Fitting direct primary care into ACA

Direct primary care is an old idea that is becoming a new industry.

Helped by a clause (Sec. 1301 (a)) in the Patient Protection and Affordable Care Act which requires that direct primary care (DPC) be included in the reformatted insurance exchanges — the only noninsurance offering to be authorized in the insurance exchanges — the industry has a bright future.

To clear up any confusion over individuals with HSAs (Health Savings Accounts) using direct primary care, Sen. Bill Cassidy, R-La., a physician, introduced bipartisan Senate Bill 1989 on Aug. 5, according to the Direct Primary Care professional organization’s website,

The proposed federal legislation allows individuals with HSAs paired with high-deductible heath plans to pay for DPC services with their HSAs. It clarifies that DPC is a medical service and not a health plan under Section 223 (c) of the Internal Revenue Code relating to Health Savings Accounts. The legislation defines DPC services as qualified health expenses under Section 213 (d) of the tax code. The bill remedies any real or perceived prohibition on individuals with HSAs using DPC, and allows individuals with HSAs paired with high-deductible heath plans to pay for DPC services with their HSAs. The bill also creates a new payment pathway for DPC as an alternate payment model in Medicare and Medicare Advantage plans.

In Nevada, State Sen. Patricia Farley, R-Las Vegas, has proposed legislation to further clarify the federal law.

“We believe that when physicians realize that this is a very safe (regulatory) environment to practice in that same manner (DPC) — we’ll get more primary care doctors here,” said Farley.

Finding the “appropriate” accompanying insurance is an important part of satisfying the requirements of the ACA.

“Penalty A is imposed if you don’t have minimum essential coverage and Penalty B if the employer doesn’t have an insurance plan that covers the MVP (minimum value plan) requirements of affordability,” said Dr.

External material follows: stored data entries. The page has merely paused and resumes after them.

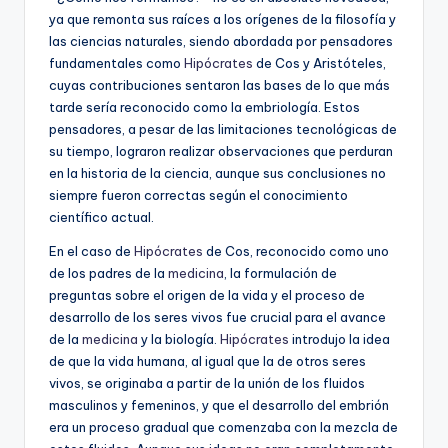
ya que remonta sus raíces a los orígenes de la filosofía y
las ciencias naturales, siendo abordada por pensadores
fundamentales como
Hipócrates
de Cos y Aristóteles,
cuyas contribuciones sentaron las bases de lo que más
tarde sería reconocido como la embriología. Estos
pensadores, a pesar de las limitaciones tecnológicas de
su tiempo, lograron realizar observaciones que perduran
en la historia de la ciencia, aunque sus conclusiones no
siempre fueron correctas según el conocimiento
científico actual.
En el caso de
Hipócrates
de Cos, reconocido como uno
de los padres de la
medicina
, la formulación de
preguntas sobre el origen de la vida y el proceso de
desarrollo de los seres vivos fue crucial para el avance
de la
medicina
y la biología.
Hipócrates
introdujo la idea
de que la vida humana, al igual que la de otros seres
vivos, se originaba a partir de la unión de los fluidos
masculinos y femeninos, y que el desarrollo del embrión
era un proceso gradual que comenzaba con la mezcla de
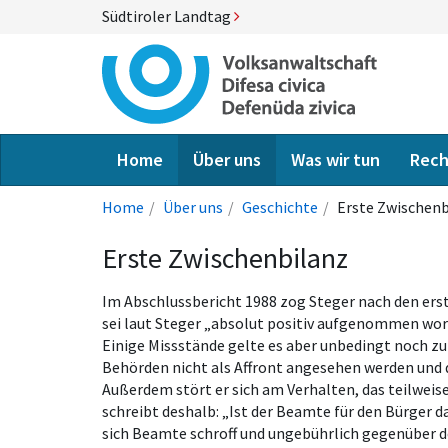
Südtiroler Landtag
Home
Über uns
Was wir tun
Rech
Home
Über uns
Geschichte
Erste Zwischenb
Erste Zwischenbilanz
Im Abschlussbericht 1988 zog Steger nach den erst
sei laut Steger „absolut positiv aufgenommen word
Einige Missstände gelte es aber unbedingt noch zu
Behörden nicht als Affront angesehen werden und 
Außerdem stört er sich am Verhalten, das teilweis
schreibt deshalb: „Ist der Beamte für den Bürger 
sich Beamte schroff und ungebührlich gegenüber 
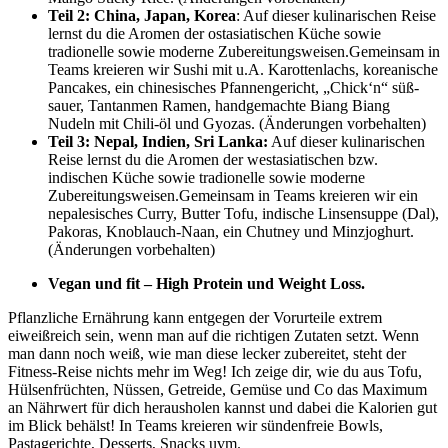
Teil 2: China, Japan, Korea
: Auf dieser kulinarischen Reise
lernst du die Aromen der ostasiatischen Küche sowie
tradionelle sowie moderne Zubereitungsweisen.Gemeinsam in
Teams kreieren wir Sushi mit u.A. Karottenlachs, koreanische
Pancakes, ein chinesisches Pfannengericht, „Chick‘n“ süß-
sauer, Tantanmen Ramen, handgemachte Biang Biang
Nudeln mit Chili-öl und Gyozas. (Änderungen vorbehalten)
Teil 3: Nepal, Indien, Sri Lanka:
Auf dieser kulinarischen
Reise lernst du die Aromen der westasiatischen bzw.
indischen Küche sowie tradionelle sowie moderne
Zubereitungsweisen.Gemeinsam in Teams kreieren wir ein
nepalesisches Curry, Butter Tofu, indische Linsensuppe (Dal),
Pakoras, Knoblauch-Naan, ein Chutney und Minzjoghurt.
(Änderungen vorbehalten)
Vegan und fit – High Protein und Weight Loss.
Pflanzliche Ernährung kann entgegen der Vorurteile extrem
eiweißreich sein, wenn man auf die richtigen Zutaten setzt. Wenn
man dann noch weiß, wie man diese lecker zubereitet, steht der
Fitness-Reise nichts mehr im Weg! Ich zeige dir, wie du aus Tofu,
Hülsenfrüchten, Nüssen, Getreide, Gemüse und Co das Maximum
an Nährwert für dich herausholen kannst und dabei die Kalorien gut
im Blick behälst! In Teams kreieren wir sündenfreie Bowls,
Pastagerichte, Desserts, Snacks uvm.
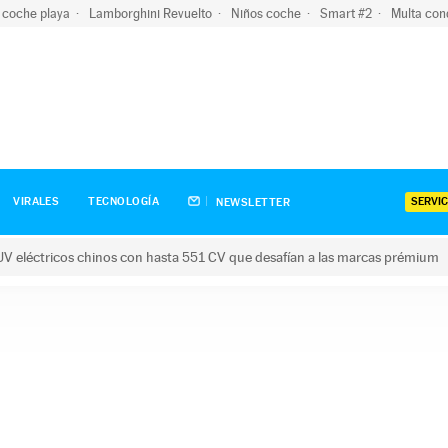
 coche playa
Lamborghini Revuelto
Niños coche
Smart #2
Multa con
SERVIC
VIRALES
TECNOLOGÍA
NEWSLETTER
V eléctricos chinos con hasta 551 CV que desafían a las marcas prémium
tricos chinos con hasta 551 CV que desafían a las marcas prém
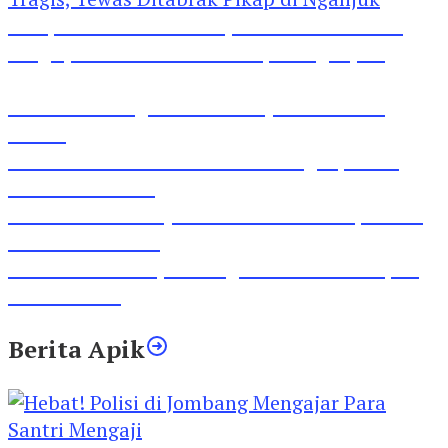
Pesepeda Pancal dan Pejalan Kaki Bernasib
Tragis, Tewas Ditabrak Pikap di Nganjuk
Inilah Lirik Lagu ‘Ibuku’ Karya AKP Moch
Mukid
Video Rilis Polsek Kediri Kota Ungkap 5747
Butil Pil Dobel L
Video Gelora Penyambutan AHY di Rapimnas
Partai Demokrat
Viral Video Adu Jotos Tiga Wanita Di Simpang
Lima Gumul
Berita Apik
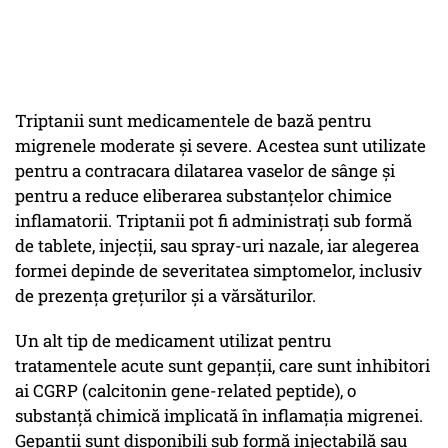
Triptanii sunt medicamentele de bază pentru
migrenele moderate și severe. Acestea sunt utilizate
pentru a contracara dilatarea vaselor de sânge și
pentru a reduce eliberarea substanțelor chimice
inflamatorii. Triptanii pot fi administrați sub formă
de tablete, injecții, sau spray-uri nazale, iar alegerea
formei depinde de severitatea simptomelor, inclusiv
de prezența grețurilor și a vărsăturilor.
Un alt tip de medicament utilizat pentru
tratamentele acute sunt gepanții, care sunt inhibitori
ai CGRP (calcitonin gene-related peptide), o
substanță chimică implicată în inflamația migrenei.
Gepanții sunt disponibili sub formă injectabilă sau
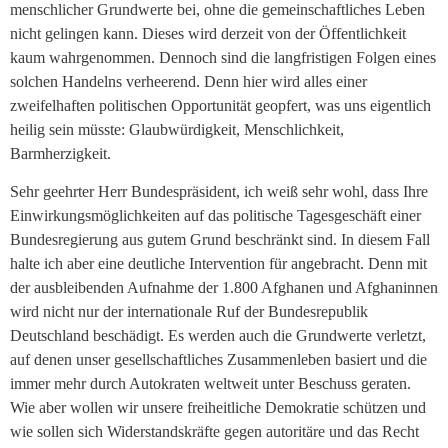
menschlicher Grundwerte bei, ohne die gemeinschaftliches Leben
nicht gelingen kann. Dieses wird derzeit von der Öffentlichkeit
kaum wahrgenommen. Dennoch sind die langfristigen Folgen eines
solchen Handelns verheerend. Denn hier wird alles einer
zweifelhaften politischen Opportunität geopfert, was uns eigentlich
heilig sein müsste: Glaubwürdigkeit, Menschlichkeit,
Barmherzigkeit.
Sehr geehrter Herr Bundespräsident, ich weiß sehr wohl, dass Ihre
Einwirkungsmöglichkeiten auf das politische Tagesgeschäft einer
Bundesregierung aus gutem Grund beschränkt sind. In diesem Fall
halte ich aber eine deutliche Intervention für angebracht. Denn mit
der ausbleibenden Aufnahme der 1.800 Afghanen und Afghaninnen
wird nicht nur der internationale Ruf der Bundesrepublik
Deutschland beschädigt. Es werden auch die Grundwerte verletzt,
auf denen unser gesellschaftliches Zusammenleben basiert und die
immer mehr durch Autokraten weltweit unter Beschuss geraten.
Wie aber wollen wir unsere freiheitliche Demokratie schützen und
wie sollen sich Widerstandskräfte gegen autoritäre und das Recht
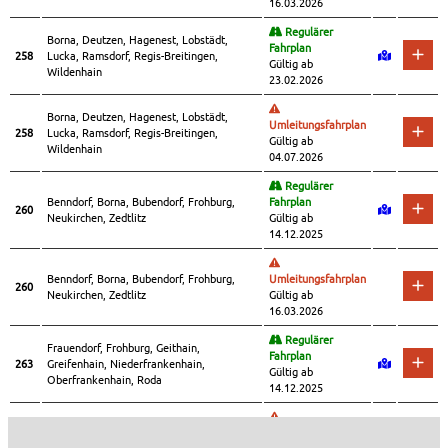
16.03.2026
Regulärer
Borna, Deutzen, Hagenest, Lobstädt,
Fahrplan
258
Lucka, Ramsdorf, Regis-Breitingen,
Gültig ab
Wildenhain
23.02.2026
Borna, Deutzen, Hagenest, Lobstädt,
Umleitungsfahrplan
258
Lucka, Ramsdorf, Regis-Breitingen,
Gültig ab
Wildenhain
04.07.2026
Regulärer
Benndorf, Borna, Bubendorf, Frohburg,
Fahrplan
260
Neukirchen, Zedtlitz
Gültig ab
14.12.2025
Benndorf, Borna, Bubendorf, Frohburg,
Umleitungsfahrplan
260
Neukirchen, Zedtlitz
Gültig ab
16.03.2026
Regulärer
Frauendorf, Frohburg, Geithain,
Fahrplan
263
Greifenhain, Niederfrankenhain,
Gültig ab
Oberfrankenhain, Roda
14.12.2025
Frauendorf, Frohburg, Geithain,
Umleitungsfahrplan
263
Greifenhain, Niederfrankenhain,
Gültig ab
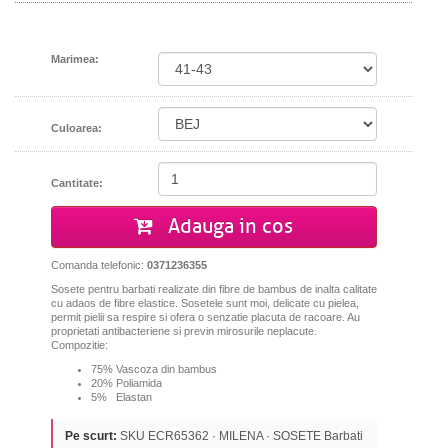
Marimea:
Culoarea:
Cantitate:
Adauga in cos
Comanda telefonic:
0371236355
Sosete pentru barbati realizate din fibre de bambus de inalta calitate
cu adaos de fibre elastice. Sosetele sunt moi, delicate cu pielea,
permit pielii sa respire si ofera o senzatie placuta de racoare. Au
proprietati antibacteriene si previn mirosurile neplacute.
Compozitie:
75% Vascoza din bambus
20% Poliamida
5% Elastan
Pe scurt:
SKU ECR65362 · MILENA · SOSETE Barbati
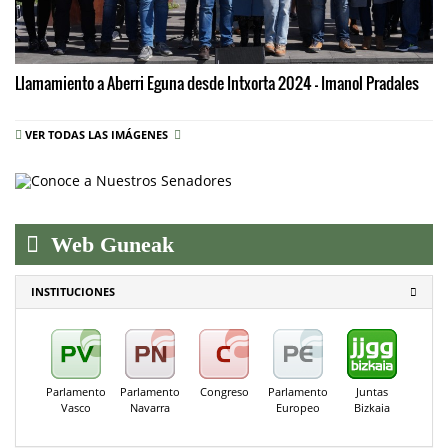
Llamamiento a Aberri Eguna desde Intxorta 2024 - Imanol Pradales
VER TODAS LAS IMÁGENES
Web Guneak
INSTITUCIONES
Parlamento
Parlamento
Congreso
Parlamento
Juntas
Vasco
Navarra
Europeo
Bizkaia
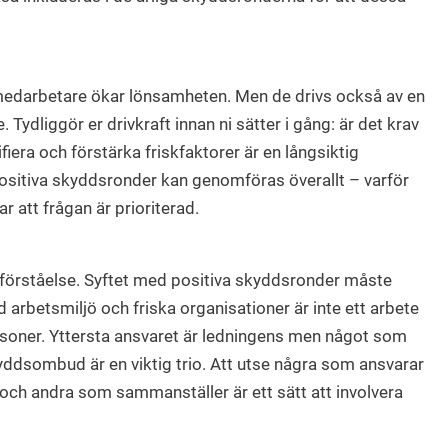
 medarbetare ökar lönsamheten. Men de drivs också av en
. Tydliggör er drivkraft innan ni sätter i gång: är det krav
ntifiera och förstärka friskfaktorer är en långsiktig
sitiva skyddsronder kan genomföras överallt – varför
r att frågan är prioriterad.
örståelse. Syftet med positiva skyddsronder måste
arbetsmiljö och friska organisationer är inte ett arbete
ersoner. Yttersta ansvaret är ledningens men något som
ddsombud är en viktig trio. Att utse några som ansvarar
a och andra som sammanställer är ett sätt att involvera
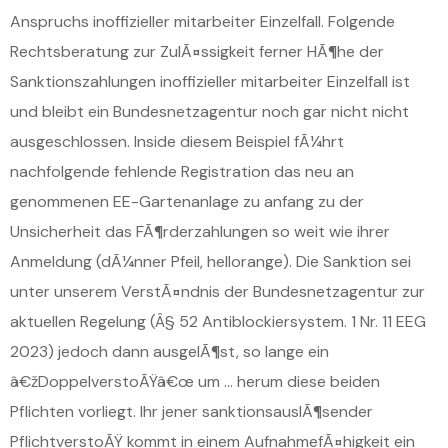
Anspruchs inoffizieller mitarbeiter Einzelfall. Folgende
Rechtsberatung zur ZulÃ¤ssigkeit ferner HÃ¶he der
Sanktionszahlungen inoffizieller mitarbeiter Einzelfall ist
und bleibt ein Bundesnetzagentur noch gar nicht nicht
ausgeschlossen. Inside diesem Beispiel fÃ¼hrt
nachfolgende fehlende Registration das neu an
genommenen EE-Gartenanlage zu anfang zu der
Unsicherheit das FÃ¶rderzahlungen so weit wie ihrer
Anmeldung (dÃ¼nner Pfeil, hellorange). Die Sanktion sei
unter unserem VerstÃ¤ndnis der Bundesnetzagentur zur
aktuellen Regelung (Â§ 52 Antiblockiersystem. 1 Nr. 11 EEG
2023) jedoch dann ausgelÃ¶st, so lange ein
â€žDoppelverstoÃŸâ€œ um … herum diese beiden
Pflichten vorliegt. Ihr jener sanktionsauslÃ¶sender
PflichtverstoÃŸ kommt in einem AufnahmefÃ¤higkeit ein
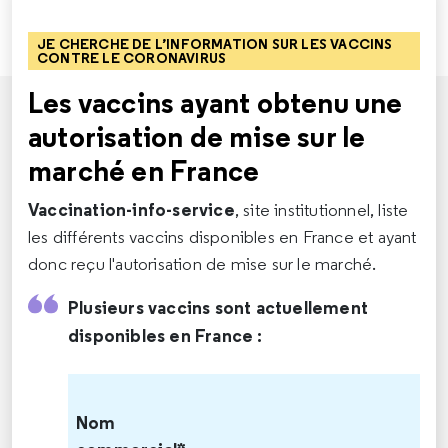
JE CHERCHE DE L’INFORMATION SUR LES VACCINS
CONTRE LE CORONAVIRUS
Les vaccins ayant obtenu une
autorisation de mise sur le
marché en France
Vaccination-info-service
, site institutionnel, liste
les différents vaccins disponibles en France et ayant
donc reçu l'autorisation de mise sur le marché.
Plusieurs vaccins sont actuellement
disponibles en France :
Nom
M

Samir Qamar, CEO and founder of MedLion.

MedLion works with local and national insurance brokers to find those policies.

The following from a MedLion blog summarizes four insurance strategies that employers and insurance brokers/advisers can use to lower health care costs when making DPC a part of the benefits package:


Perhaps the most common strategy among solo and regional DPC providers, DPC is paired with High Deductible Health Plans (HDHP). Doing so not only provides employees first-dollar coverage, but also reduces out-of-pocket costs. Without access to covered medical care below the deductible, employees avoid health care due to cost. DPC provides a solution.

2) DPC + MVP

A requirement of the Employer Mandate is to provide employees with a plan that meets “minimum value,’ covering the employer against the dreaded Penalty B. Such plans can also be HDHP plans, and typically have higher deductibles and/or premiums if employee participation doesn’t meet minimum requirements of the insurance carrier. Adding a DPC plan to an MVP plan keeps the employer in compliance with Penalty B, yet adds additional first-dollar coverage that can be used for actual care.

3) DPC + Self Insured Plans

Larger companies with bigger budgets can afford to “self-insure,” although smaller companies are also beginning to join the ranks with robust protective reinsurance added to the plan. In essence, the company assumes and manages the insurance risk, which in turn necessitates effective risk management. DPC is an excellent tool in this case. By providing better access, telemedicine, and more intense primary care, frequency of costly downstream claims, unnecessary specialist referrals and unneeded tests are lowered.

4) DPC + Limited Medical Plans

Limited Medical Plans and Indemnity Plans provide much less coverage than traditional insurance plans, but can be effective when augmented with various kinds of benefits. In this case, DPC is an excellent addition due to no co-pays, unlimited (or higher-limit) primary care visits and high-quality care. Limited Medical Plans on their own typically only partially cover a limited number of doctor visits.

The aforementioned examples of DPC-insurance pairing are merely summaries to spark the innovative employer’s mind and help brokers/advisers realize there are new, cost-effective solutions in existence. The strategies all require a thorough knowledge of employer benefits, the ACA requirements, employer objectives and, most of all, expertise in direct primary care.